Re: [PATCH] RFC: console: hack up console_lock more v3

From: Petr Mladek
Date: Thu May 09 2019 - 10:57:35 EST


On Thu 2019-05-09 14:09:03, Daniel Vetter wrote:
> console_trylock, called from within printk, can be called from pretty
> much anywhere. Including try_to_wake_up. Note that this isn't common,
> usually the box is in pretty bad shape at that point already. But it
> really doesn't help when then lockdep jumps in and spams the logs,
> potentially obscuring the real backtrace we're really interested in.
> One case I've seen (slightly simplified backtrace):
>
> Call Trace:
> <IRQ>
> console_trylock+0xe/0x60
> vprintk_emit+0xf1/0x320
> printk+0x4d/0x69
> __warn_printk+0x46/0x90
> native_smp_send_reschedule+0x2f/0x40
> check_preempt_curr+0x81/0xa0
> ttwu_do_wakeup+0x14/0x220
> try_to_wake_up+0x218/0x5f0
> pollwake+0x6f/0x90
> credit_entropy_bits+0x204/0x310
> add_interrupt_randomness+0x18f/0x210
> handle_irq+0x67/0x160
> do_IRQ+0x5e/0x130
> common_interrupt+0xf/0xf
> </IRQ>
>
> This alone isn't a problem, but the spinlock in the semaphore is also
> still held while waking up waiters (up() -> __up() -> try_to_wake_up()
> callchain), which then closes the runqueue vs. semaphore.lock loop,
> and upsets lockdep, which issues a circular locking splat to dmesg.
> Worse it upsets developers, since we don't want to spam dmesg with
> clutter when the machine is dying already.
>
> Fix this by creating a prinkt_safe_up() which calls wake_up_process
> outside of the spinlock. This isn't correct in full generality, but
> good enough for console_lock:
>
> - console_lock doesn't use interruptible or killable or timeout down()
> calls, hence an up() is the only thing that can wake up a process.
> Hence the process can't get woken and killed and reaped while we try
> to wake it up too.
>
> - semaphore.c always updates the waiter list while under the spinlock,
> so there's no other races. Specifically another process that races
> with a quick console_lock/unlock while we've dropped the spinlock
> already won't see our own waiter.
>
> Note that we only have to break the recursion for the semaphore.lock
> spinlock of the console_lock. Recursion within various scheduler
> related locks is already prevented by the printk_safe_enter/exit pair
> in __up_console_sem().

This is not fully true. printk_safe() helps only when
the first try_to_wake_up() is called from printk_safe() context.

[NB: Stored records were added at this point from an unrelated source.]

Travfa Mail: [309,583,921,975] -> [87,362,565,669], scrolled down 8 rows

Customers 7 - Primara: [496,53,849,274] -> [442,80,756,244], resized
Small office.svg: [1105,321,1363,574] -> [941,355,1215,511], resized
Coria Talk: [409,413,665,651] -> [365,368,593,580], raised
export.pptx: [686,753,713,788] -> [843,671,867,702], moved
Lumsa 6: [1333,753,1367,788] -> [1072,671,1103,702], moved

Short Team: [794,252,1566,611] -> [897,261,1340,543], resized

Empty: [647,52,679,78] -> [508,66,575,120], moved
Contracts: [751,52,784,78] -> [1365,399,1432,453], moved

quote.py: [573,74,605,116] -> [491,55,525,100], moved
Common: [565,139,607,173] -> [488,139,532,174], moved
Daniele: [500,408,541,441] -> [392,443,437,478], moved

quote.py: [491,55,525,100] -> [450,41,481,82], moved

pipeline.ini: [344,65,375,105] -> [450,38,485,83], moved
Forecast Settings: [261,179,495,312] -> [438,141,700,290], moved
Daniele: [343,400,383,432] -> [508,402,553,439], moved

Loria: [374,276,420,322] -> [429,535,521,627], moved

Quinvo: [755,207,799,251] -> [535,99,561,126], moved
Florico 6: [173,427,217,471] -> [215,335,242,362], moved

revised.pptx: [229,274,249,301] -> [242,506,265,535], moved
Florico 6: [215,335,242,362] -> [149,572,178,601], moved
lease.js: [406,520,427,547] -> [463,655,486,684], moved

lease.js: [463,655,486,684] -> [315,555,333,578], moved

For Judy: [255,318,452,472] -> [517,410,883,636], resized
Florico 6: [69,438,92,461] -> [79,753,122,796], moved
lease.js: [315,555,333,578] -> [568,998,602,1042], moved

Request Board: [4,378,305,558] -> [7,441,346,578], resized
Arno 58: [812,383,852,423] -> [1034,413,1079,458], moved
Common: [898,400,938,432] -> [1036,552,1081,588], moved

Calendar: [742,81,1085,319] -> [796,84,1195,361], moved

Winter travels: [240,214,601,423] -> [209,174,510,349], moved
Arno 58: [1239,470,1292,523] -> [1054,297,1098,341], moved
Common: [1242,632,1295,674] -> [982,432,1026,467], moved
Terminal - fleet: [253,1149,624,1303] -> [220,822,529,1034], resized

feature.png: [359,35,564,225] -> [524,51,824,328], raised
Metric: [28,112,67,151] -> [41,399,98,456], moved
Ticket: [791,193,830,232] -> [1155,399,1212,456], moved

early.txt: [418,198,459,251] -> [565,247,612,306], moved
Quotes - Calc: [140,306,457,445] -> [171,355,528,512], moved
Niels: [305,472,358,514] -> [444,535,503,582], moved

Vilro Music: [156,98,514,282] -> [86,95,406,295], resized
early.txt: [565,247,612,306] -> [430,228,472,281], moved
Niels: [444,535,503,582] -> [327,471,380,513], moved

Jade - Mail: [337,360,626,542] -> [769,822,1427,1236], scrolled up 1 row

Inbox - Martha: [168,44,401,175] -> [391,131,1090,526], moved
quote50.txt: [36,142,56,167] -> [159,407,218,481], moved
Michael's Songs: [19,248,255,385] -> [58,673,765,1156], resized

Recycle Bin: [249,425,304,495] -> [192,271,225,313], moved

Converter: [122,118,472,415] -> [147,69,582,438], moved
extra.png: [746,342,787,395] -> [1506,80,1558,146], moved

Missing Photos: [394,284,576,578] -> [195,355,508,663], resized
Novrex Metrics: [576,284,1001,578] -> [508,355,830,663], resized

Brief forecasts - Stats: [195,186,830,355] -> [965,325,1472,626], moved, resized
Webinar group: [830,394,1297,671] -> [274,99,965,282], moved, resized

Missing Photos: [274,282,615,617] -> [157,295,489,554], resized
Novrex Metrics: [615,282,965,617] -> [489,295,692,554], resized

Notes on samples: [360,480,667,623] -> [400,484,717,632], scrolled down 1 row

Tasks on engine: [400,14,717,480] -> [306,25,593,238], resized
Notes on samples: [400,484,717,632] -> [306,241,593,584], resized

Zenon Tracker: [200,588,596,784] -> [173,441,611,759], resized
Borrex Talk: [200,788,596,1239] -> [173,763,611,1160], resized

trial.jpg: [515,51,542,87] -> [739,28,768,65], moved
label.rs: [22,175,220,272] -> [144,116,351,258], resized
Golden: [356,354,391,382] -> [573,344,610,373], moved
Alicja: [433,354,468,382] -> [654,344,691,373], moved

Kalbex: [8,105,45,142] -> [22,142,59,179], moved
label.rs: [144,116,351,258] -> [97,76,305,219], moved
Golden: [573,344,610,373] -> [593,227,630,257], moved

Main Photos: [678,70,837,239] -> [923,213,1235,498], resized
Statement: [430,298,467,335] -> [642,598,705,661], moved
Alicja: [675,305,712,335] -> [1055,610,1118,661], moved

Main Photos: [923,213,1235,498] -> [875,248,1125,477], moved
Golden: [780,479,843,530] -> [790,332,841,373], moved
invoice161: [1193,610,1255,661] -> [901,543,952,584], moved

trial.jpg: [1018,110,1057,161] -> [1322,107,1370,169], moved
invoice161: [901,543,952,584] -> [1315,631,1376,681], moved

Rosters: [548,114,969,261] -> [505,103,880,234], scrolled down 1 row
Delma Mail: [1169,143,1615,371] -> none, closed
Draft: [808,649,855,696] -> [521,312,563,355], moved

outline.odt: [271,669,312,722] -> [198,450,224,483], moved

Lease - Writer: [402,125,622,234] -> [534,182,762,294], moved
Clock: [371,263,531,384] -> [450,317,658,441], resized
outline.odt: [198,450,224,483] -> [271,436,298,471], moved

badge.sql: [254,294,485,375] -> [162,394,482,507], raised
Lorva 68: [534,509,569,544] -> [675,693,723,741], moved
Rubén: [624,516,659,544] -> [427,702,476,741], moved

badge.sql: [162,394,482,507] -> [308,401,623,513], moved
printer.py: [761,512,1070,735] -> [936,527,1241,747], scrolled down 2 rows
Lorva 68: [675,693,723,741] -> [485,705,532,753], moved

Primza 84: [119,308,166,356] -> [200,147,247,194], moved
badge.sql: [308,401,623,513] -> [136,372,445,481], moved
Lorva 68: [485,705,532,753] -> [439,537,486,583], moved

> --- a/kernel/locking/semaphore.c
> +++ b/kernel/locking/semaphore.c
> @@ -197,6 +197,37 @@ struct semaphore_waiter {
> bool up;
> };
>
> +/**
> + * printk_safe_up - release the semaphore in console_unlock
> + * @sem: the semaphore to release
> + *
> + * Release the semaphore. Unlike mutexes, up() may be called from any
> + * context and even by tasks which have never called down().
> + *
> + * NOTE: This is a special version of up() for console_unlock only. It is only
> + * safe if there are no killable, interruptible or timing out down() calls.
> + */
> +void printk_safe_up(struct semaphore *sem)
> +{
> + unsigned long flags;
> + struct semaphore_waiter *waiter = NULL;
> +
> + raw_spin_lock_irqsave(&sem->lock, flags);
> + if (likely(list_empty(&sem->wait_list))) {
> + sem->count++;
> + } else {
> + waiter = list_first_entry(&sem->wait_list,
> + struct semaphore_waiter, list);
> + list_del(&waiter->list);
> + waiter->up = true;
> + }
> + raw_spin_unlock_irqrestore(&sem->lock, flags);
> +
> + if (waiter) /* protected by being sole wake source */
> + wake_up_process(waiter->task);

I still do not see how this could help. Let's take the above
backtrace as example:

<IRQ>
console_trylock+0xe/0x60
vprintk_emit+0xf1/0x320
printk+0x4d/0x69
__warn_printk+0x46/0x90
native_smp_send_reschedule +0x2f/0x40
check_preempt_curr+0x81/0xa0
ttwu_do_wakeup+0x14/0x220
try_to_wake_up+0x218/0x5f0
pollwake+0x6f/0x90
credit_entropy_bits+0x204/0x310
add_interrupt_randomness+0x18f/0x210
handle_irq+0x67/0x160
do_IRQ+0x5e/0x130
common_interrupt+0xf/0xf
</IRQ>

We have the following chain of calls:

+ do_IRQ()
...
+ try_to_wake_up() # takes p->pi_lock
+ ttwu_remote() # takes rq lock
+ ttwu_do_wakeup()
+ check_preempt_curr()
+ native_smp_send_reschedule()
+ __warn_printk()
+ printk()
+ vprintk_emit()
+ console_trylock() # success
+ console_unlock()
+ up_console_sem()
+ up() # wait list in not empty
+ __up()
+ wake_up_process()
+ try_to_wake_up()

!BANG! Deadlock on p->pi_lock.

It does not matter if the nested try_to_wake_up() was called
under sem->lock or outside.

By other words. The patch removed one lockdep warning. But it just
just delayed the deadlock. It will not happen on sem->lock but
later on p->pi_lock.

I am repeating myself. But IMHO, the only solution is to introduce
printk deferred context and use it in WARN_DEFERRED().

Best Regards,
Petr